**Required work:** Scan the entries for the word "bots" and return every line that has it.

+++

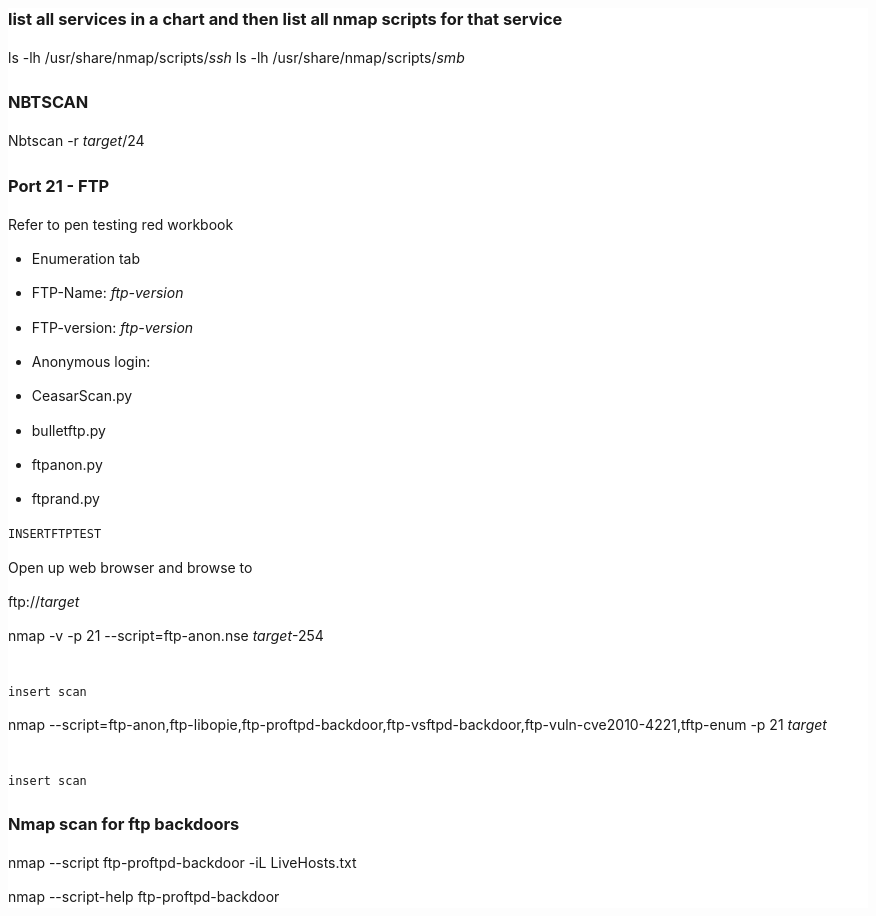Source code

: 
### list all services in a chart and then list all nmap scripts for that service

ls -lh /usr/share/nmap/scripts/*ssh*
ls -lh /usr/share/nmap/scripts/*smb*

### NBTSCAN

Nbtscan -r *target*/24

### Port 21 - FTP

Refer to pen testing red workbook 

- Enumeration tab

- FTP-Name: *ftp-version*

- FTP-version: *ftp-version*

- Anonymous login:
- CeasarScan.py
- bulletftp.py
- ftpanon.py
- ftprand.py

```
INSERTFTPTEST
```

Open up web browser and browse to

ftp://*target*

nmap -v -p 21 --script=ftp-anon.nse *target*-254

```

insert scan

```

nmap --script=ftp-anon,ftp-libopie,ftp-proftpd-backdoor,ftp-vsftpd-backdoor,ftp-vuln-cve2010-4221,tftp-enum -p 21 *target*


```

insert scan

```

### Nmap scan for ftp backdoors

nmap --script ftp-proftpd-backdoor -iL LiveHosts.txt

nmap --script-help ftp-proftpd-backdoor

+++

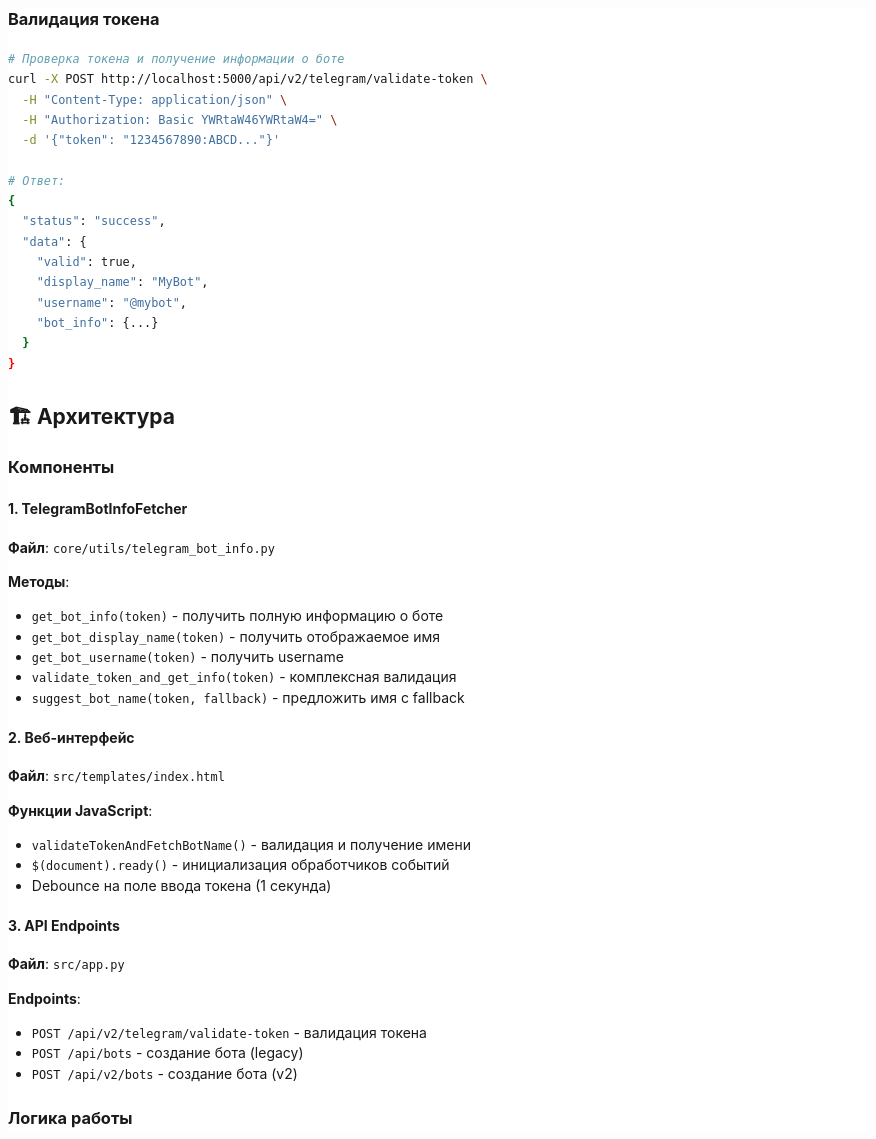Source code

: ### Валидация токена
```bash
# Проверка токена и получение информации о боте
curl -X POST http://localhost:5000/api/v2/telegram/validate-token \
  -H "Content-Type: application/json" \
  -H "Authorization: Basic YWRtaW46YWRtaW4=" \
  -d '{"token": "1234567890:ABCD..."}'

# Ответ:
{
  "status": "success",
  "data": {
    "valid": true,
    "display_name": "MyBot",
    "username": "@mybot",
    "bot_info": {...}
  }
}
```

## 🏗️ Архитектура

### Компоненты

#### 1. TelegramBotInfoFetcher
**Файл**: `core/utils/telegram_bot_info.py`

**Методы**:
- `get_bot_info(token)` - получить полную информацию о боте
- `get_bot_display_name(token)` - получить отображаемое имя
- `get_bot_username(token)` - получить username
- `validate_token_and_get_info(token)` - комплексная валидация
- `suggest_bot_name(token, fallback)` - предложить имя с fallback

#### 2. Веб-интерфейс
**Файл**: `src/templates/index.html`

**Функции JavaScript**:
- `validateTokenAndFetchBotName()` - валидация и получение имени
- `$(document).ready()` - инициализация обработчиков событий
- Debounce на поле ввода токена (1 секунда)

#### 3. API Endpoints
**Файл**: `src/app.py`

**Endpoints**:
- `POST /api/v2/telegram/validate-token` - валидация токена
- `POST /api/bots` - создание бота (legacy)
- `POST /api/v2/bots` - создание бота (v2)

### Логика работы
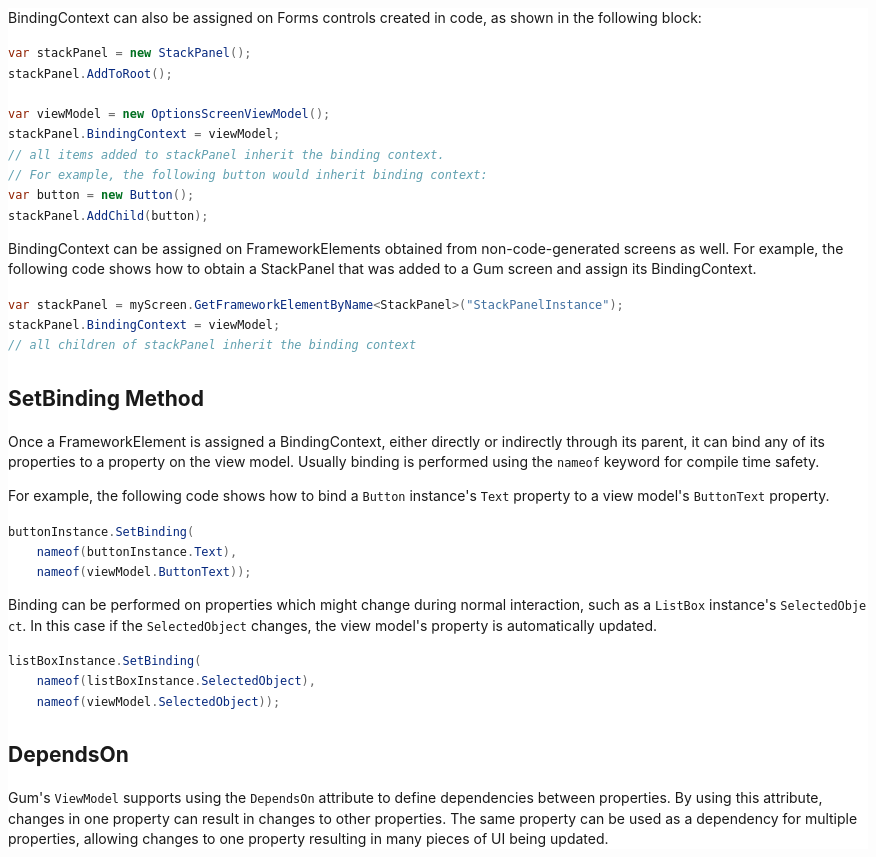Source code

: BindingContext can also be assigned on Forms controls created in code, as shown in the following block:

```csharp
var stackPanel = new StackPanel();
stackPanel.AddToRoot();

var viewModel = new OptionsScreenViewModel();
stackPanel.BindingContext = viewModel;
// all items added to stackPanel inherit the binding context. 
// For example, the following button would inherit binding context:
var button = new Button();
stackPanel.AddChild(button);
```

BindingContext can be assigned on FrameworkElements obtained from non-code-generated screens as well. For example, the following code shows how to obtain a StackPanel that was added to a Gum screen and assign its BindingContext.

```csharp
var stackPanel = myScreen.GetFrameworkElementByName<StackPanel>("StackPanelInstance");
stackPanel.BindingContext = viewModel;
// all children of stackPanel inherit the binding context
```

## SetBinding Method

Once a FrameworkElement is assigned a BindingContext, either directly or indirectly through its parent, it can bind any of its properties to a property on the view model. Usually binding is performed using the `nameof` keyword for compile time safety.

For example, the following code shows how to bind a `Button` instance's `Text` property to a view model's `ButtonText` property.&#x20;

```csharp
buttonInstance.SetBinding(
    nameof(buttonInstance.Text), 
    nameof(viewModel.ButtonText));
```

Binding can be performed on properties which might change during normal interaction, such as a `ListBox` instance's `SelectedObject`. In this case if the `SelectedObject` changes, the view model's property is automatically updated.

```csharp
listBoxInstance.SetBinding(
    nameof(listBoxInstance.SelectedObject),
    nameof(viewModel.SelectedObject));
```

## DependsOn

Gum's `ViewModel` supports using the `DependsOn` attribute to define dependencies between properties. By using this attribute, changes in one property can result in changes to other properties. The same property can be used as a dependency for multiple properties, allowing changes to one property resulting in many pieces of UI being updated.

+++

**Answer box:**
- `POST /api/bots` - создание бота (legacy)
- `POST /api/v2/bots` - создание бота (v2)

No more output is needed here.